On 10/12/10 10:25, Julien Claassen wrote:
Hello Andy!
What kind of sound are you looking for in general? More of an
analogue synth sound, a real piano or what?
In general you can record a piece with rosegarden or any other of
the big MIDI sequencers. They would record knob and slider movements
from a MIDI keyboard, while it is played. You might also record some
controller movements in a seperate track and use them to control some
kind of effect plugin, so this would be in the audio domain, in the
sense, that the effect (filter or whateve) is an audio plugin and not
part of the MIDI synth you use to generate the sound.

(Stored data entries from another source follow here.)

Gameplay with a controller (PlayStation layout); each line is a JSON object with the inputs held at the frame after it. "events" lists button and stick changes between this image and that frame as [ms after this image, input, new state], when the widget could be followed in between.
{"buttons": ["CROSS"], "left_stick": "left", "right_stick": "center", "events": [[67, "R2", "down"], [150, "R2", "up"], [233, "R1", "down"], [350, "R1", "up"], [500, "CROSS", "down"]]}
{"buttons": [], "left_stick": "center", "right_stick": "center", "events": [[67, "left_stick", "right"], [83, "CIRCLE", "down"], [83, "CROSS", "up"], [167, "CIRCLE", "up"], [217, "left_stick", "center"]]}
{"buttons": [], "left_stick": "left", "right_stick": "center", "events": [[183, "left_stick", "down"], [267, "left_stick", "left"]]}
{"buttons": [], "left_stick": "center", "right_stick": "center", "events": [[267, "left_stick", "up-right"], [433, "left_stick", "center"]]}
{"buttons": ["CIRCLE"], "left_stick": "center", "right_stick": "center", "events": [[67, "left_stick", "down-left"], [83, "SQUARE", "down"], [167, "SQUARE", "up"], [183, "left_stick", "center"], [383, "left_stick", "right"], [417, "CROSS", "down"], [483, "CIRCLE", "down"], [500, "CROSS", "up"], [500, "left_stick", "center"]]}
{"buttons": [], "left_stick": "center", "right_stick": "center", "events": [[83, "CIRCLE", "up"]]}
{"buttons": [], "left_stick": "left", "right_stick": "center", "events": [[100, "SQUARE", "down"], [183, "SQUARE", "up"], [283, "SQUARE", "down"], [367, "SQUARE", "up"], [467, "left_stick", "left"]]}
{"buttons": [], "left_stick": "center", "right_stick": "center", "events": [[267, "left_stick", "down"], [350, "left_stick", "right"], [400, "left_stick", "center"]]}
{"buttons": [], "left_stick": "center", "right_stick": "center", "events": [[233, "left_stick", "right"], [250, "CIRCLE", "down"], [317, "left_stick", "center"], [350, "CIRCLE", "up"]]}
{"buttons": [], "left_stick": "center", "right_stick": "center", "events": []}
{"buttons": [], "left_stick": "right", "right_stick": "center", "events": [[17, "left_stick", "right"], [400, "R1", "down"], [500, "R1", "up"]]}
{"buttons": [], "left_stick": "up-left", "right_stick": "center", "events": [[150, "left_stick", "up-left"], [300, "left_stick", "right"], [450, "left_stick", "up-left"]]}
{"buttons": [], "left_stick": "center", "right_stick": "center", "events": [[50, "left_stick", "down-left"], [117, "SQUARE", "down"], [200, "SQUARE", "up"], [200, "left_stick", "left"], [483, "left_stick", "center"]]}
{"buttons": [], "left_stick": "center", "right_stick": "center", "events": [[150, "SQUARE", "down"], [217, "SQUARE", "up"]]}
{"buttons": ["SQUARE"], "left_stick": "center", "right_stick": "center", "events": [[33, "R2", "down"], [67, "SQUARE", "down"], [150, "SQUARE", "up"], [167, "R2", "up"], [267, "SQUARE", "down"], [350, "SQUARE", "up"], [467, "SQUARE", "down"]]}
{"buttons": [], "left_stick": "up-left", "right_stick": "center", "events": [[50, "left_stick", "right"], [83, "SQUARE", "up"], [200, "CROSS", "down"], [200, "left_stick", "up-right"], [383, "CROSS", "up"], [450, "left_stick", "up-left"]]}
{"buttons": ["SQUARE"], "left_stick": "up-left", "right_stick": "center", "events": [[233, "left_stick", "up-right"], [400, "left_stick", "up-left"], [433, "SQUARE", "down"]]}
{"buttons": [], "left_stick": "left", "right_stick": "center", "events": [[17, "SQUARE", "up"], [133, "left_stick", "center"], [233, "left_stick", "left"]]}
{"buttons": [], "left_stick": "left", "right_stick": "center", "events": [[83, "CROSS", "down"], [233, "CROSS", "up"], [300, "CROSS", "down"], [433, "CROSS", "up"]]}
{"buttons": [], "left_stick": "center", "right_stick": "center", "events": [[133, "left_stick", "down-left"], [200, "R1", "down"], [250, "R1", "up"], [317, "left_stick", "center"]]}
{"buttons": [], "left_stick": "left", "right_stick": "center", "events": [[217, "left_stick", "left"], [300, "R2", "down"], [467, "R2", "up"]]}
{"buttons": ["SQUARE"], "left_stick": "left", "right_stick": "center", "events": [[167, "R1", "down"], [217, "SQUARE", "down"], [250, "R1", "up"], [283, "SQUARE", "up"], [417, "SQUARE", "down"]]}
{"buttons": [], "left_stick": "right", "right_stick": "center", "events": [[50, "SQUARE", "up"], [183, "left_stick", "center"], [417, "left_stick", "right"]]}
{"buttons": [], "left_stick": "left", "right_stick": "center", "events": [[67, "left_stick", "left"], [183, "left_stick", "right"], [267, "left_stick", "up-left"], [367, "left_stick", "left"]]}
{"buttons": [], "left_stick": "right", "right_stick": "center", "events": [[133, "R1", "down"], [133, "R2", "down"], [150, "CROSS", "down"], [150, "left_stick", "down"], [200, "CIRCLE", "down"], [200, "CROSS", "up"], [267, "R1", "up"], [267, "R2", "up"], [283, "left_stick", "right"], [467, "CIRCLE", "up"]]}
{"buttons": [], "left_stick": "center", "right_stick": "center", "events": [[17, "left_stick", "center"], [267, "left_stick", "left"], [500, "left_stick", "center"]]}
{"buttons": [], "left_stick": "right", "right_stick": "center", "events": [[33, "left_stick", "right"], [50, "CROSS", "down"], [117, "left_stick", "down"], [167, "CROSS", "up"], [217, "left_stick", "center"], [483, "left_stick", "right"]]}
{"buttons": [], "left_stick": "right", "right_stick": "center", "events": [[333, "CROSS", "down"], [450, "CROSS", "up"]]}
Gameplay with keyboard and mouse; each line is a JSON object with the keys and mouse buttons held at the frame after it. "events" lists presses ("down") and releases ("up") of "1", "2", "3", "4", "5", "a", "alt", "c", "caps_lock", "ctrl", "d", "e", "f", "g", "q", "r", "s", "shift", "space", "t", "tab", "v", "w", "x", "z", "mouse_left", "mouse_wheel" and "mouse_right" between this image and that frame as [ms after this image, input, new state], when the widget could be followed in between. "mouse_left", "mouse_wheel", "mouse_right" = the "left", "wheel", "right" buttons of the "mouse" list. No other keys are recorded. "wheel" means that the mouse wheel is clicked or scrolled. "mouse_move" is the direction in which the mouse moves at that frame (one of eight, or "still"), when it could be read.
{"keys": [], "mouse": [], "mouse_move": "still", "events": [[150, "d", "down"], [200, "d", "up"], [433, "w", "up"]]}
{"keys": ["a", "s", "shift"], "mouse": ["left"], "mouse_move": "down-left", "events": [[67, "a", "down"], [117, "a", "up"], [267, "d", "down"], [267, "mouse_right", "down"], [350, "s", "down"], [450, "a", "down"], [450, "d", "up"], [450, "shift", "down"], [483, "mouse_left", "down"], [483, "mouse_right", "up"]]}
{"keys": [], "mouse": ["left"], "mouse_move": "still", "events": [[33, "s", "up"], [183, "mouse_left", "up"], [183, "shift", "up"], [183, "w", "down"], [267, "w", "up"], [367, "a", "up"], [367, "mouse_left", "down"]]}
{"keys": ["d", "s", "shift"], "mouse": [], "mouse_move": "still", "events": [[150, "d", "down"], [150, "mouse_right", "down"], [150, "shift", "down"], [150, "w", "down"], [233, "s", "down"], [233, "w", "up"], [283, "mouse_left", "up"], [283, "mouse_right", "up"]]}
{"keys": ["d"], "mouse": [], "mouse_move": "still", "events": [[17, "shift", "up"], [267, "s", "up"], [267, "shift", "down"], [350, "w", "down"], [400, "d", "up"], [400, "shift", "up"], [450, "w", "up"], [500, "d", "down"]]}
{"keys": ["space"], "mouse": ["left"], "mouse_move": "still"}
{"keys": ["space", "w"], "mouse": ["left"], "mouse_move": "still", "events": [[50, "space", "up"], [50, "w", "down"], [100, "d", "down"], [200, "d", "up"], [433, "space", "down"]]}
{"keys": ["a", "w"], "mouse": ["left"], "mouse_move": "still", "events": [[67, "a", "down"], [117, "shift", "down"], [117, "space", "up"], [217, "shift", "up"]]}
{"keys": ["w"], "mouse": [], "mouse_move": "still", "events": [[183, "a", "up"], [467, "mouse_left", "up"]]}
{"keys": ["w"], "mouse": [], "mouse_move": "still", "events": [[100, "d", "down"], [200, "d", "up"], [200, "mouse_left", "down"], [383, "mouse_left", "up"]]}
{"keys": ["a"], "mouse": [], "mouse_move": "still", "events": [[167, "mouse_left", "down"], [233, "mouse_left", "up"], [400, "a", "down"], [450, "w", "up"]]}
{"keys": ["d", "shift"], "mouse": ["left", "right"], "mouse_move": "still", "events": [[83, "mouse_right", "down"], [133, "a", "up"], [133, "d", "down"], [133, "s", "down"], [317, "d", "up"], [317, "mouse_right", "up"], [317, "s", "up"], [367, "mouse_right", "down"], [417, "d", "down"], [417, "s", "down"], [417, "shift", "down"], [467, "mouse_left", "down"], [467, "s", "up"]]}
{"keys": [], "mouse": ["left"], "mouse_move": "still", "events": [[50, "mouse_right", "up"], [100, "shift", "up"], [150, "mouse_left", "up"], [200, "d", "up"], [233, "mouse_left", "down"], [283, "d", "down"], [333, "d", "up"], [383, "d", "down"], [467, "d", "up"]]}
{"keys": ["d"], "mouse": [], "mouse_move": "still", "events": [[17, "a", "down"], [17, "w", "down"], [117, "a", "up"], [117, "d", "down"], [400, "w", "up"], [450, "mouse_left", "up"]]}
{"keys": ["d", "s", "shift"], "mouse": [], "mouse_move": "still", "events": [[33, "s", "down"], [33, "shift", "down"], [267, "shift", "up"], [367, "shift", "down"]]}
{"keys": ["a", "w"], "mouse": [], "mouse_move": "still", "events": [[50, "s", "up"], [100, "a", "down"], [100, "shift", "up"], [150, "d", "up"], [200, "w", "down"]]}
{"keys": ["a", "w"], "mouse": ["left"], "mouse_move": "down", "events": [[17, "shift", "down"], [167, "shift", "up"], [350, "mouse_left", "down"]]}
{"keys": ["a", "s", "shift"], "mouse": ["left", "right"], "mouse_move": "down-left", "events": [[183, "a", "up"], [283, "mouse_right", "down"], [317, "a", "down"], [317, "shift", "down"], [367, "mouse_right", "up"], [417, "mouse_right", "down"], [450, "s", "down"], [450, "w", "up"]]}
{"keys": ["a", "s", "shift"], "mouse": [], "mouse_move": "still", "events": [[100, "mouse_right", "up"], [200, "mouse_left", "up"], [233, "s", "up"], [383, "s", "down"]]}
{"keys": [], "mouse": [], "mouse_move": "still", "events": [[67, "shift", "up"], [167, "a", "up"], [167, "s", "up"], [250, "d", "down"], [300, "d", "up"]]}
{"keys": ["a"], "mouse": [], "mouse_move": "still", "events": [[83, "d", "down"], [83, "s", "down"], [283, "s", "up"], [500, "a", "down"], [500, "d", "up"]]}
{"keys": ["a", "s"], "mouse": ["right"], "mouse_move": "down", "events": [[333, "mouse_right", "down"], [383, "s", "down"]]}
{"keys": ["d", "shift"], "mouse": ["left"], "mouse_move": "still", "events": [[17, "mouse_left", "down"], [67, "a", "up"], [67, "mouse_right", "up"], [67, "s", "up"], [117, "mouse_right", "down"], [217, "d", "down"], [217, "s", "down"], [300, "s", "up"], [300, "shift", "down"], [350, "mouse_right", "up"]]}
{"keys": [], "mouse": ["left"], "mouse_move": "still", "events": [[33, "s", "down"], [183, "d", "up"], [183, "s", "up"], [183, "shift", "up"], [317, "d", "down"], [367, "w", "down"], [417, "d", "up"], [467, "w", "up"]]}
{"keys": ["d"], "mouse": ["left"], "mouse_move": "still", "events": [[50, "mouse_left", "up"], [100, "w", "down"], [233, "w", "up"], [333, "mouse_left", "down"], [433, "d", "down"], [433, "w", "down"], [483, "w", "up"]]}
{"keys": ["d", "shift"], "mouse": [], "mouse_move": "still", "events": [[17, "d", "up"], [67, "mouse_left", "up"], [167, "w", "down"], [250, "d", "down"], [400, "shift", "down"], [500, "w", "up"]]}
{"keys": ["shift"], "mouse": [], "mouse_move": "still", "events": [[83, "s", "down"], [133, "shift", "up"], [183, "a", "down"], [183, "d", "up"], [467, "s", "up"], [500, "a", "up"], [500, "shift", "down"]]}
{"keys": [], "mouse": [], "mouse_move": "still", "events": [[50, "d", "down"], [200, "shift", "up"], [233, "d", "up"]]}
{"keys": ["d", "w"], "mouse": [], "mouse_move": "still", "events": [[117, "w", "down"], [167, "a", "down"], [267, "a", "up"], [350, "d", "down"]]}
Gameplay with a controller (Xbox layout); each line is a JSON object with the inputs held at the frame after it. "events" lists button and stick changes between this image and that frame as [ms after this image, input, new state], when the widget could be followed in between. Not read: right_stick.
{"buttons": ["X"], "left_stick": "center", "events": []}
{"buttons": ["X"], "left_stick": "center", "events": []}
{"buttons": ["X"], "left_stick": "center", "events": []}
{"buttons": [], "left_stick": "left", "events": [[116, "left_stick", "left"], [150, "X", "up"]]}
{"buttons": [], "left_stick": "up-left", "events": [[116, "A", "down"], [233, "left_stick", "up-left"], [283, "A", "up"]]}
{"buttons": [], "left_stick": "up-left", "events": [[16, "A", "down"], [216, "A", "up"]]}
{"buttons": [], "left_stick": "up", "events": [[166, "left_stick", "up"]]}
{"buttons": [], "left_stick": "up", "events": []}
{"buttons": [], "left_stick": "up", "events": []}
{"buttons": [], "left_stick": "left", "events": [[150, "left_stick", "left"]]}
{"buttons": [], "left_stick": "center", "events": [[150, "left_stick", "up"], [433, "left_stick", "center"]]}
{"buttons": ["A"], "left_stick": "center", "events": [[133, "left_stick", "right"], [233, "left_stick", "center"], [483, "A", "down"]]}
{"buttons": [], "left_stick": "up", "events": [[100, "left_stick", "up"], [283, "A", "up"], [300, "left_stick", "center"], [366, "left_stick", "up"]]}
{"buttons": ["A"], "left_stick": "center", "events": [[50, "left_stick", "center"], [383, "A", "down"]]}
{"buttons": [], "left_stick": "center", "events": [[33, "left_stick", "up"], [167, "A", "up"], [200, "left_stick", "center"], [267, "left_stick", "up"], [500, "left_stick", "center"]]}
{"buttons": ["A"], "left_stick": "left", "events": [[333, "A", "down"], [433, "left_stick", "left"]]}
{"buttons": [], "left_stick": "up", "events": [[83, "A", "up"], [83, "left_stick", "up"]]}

For good pianos you might use LinuxSampler with one of the free
grandpianos (or a bought one). I think LinuxSampler also has a simple
filter. For some of the basic "effects" like filter, volume and
portamento there are standard controls. I think even for a simple
volume ADSR, but I'm not sure LinuxSampler reacts to them.
If you want to go synth, then the field is big. You have some DSSI
plugins, you have Bristol, which is nice, because you can attach a
certain controller on your keyboard to a certain parameter of the
synth. There's Yoshimi which is a purely waveform based synth. It
specialises in lovely pads, choirs and the like.
I think if your MIDI controls, used during the original performance,
don't correspond to the MIDI controls needed for your final synth
tweaking, you might be able to map them in a good MIDI sequencer or
using some kind of MIDI filter/mapper.
You really should be able to find the software you need on Linux. It
only depends on what you need exactly.
Kind regards
Julien
Hi julien,
Thanks for the advice.
I was thinking of a synthy sound, where the sound is generated from
oscillators and filters, rather than a wavetable based synth.